Problems to solve:
[1] In the IR35 article, what do some recruiters fail to say the advertised day rate actually is?
[2] List every type of rate that the IR35 article puts in quotation marks.

Excerpt provided:
========================================================================
Contractors’ Questions: Should agencies be clearer on inside IR35 contract rates?
Contractor’s Question: It was interesting to read what an IR35 professional makes of clients who advertise on the short-term for niche skills on an inside IR35 basis, but what do recruitment professionals make of it?
I believe agencies should be doing much more to stop this underhand practice from happening, but I’ve little faith because some recruiters are also misrepresenting the ‘day rate’ when they advertise inside IR35 contracts, by not mentioning that the day rate is in fact the ‘umbrella rate.’
Such agencies tend to promote the ‘limited company rate’ – the bigger number, and it's only when you dig deeper that you find that they want to make loads of deductions from a rate that was never really available in the first place. Would an agent like to respond?
Expert’s Answer: Although it is a business’s right to advertise for a niche, highly skilled contractor for a short-term period inside of IR35, it’s equally a contractor’s right to turn down such offers!
========================================================================
Stored data entries:
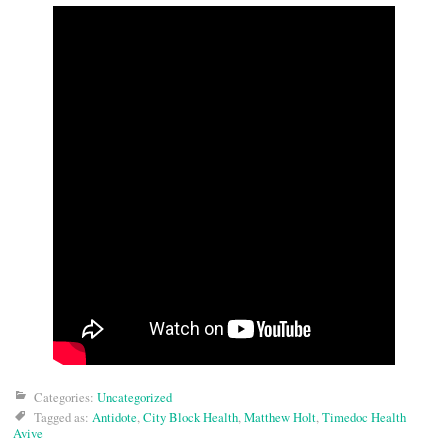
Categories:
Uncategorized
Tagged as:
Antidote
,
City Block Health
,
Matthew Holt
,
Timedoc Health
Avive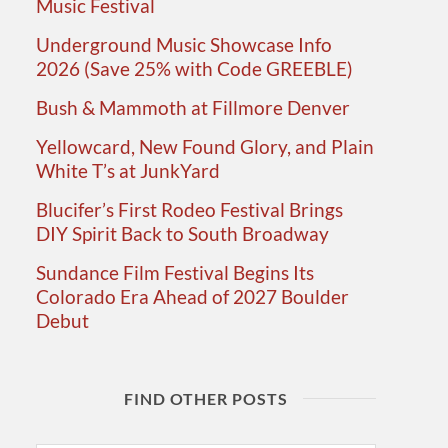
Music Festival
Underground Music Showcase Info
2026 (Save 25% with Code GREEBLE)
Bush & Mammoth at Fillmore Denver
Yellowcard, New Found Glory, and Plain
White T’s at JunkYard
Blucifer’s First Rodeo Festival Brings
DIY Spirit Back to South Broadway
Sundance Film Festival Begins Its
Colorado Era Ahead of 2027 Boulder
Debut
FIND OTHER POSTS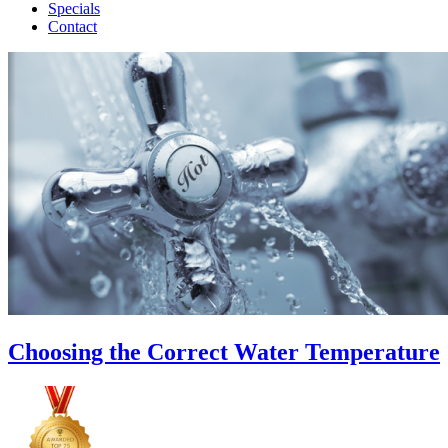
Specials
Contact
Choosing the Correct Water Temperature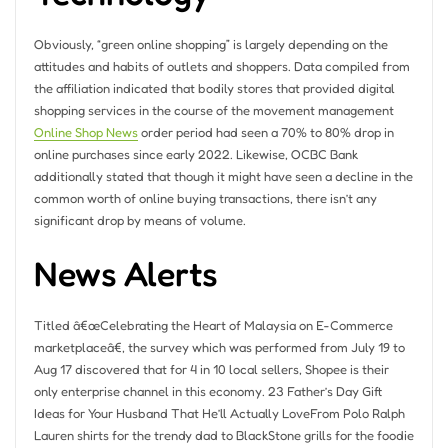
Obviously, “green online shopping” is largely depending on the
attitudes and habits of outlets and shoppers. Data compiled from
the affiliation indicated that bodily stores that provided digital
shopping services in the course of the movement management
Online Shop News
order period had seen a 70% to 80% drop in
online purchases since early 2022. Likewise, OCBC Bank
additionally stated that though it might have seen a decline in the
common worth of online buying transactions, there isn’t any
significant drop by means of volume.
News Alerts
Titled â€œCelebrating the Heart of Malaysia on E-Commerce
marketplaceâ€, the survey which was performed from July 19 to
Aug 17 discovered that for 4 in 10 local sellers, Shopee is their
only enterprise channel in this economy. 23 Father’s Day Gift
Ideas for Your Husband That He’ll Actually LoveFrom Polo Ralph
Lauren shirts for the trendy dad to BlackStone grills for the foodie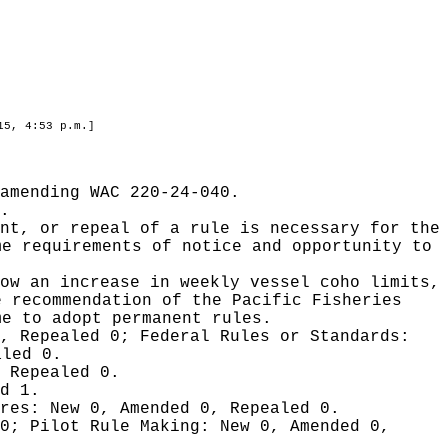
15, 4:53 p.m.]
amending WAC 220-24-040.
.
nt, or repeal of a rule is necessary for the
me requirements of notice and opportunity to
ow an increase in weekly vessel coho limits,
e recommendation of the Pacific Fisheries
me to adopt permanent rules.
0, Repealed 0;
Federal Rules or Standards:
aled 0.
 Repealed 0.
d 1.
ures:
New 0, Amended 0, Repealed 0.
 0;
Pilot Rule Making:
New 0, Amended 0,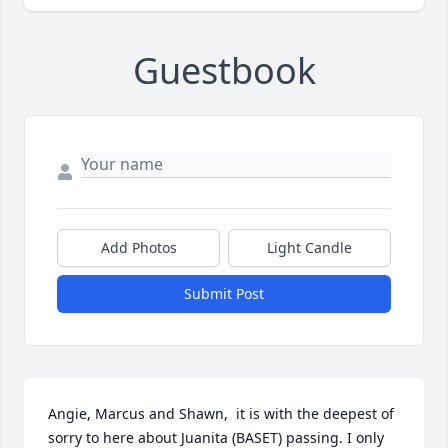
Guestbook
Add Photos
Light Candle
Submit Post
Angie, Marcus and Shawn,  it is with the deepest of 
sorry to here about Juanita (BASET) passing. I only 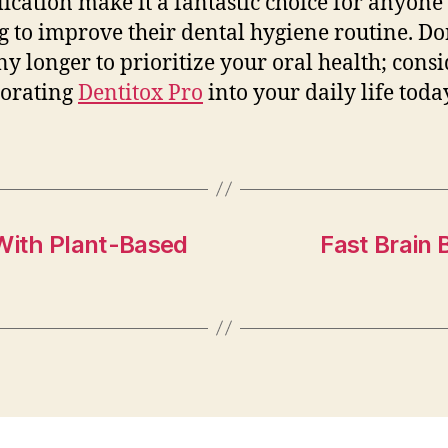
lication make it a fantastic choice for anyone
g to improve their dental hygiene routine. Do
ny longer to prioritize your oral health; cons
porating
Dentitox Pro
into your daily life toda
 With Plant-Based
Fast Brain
========================================================================
Responses:
[1] The ‘umbrella rate.’

[2] ‘day rate’, ‘umbrella rate’, ‘limited company rate’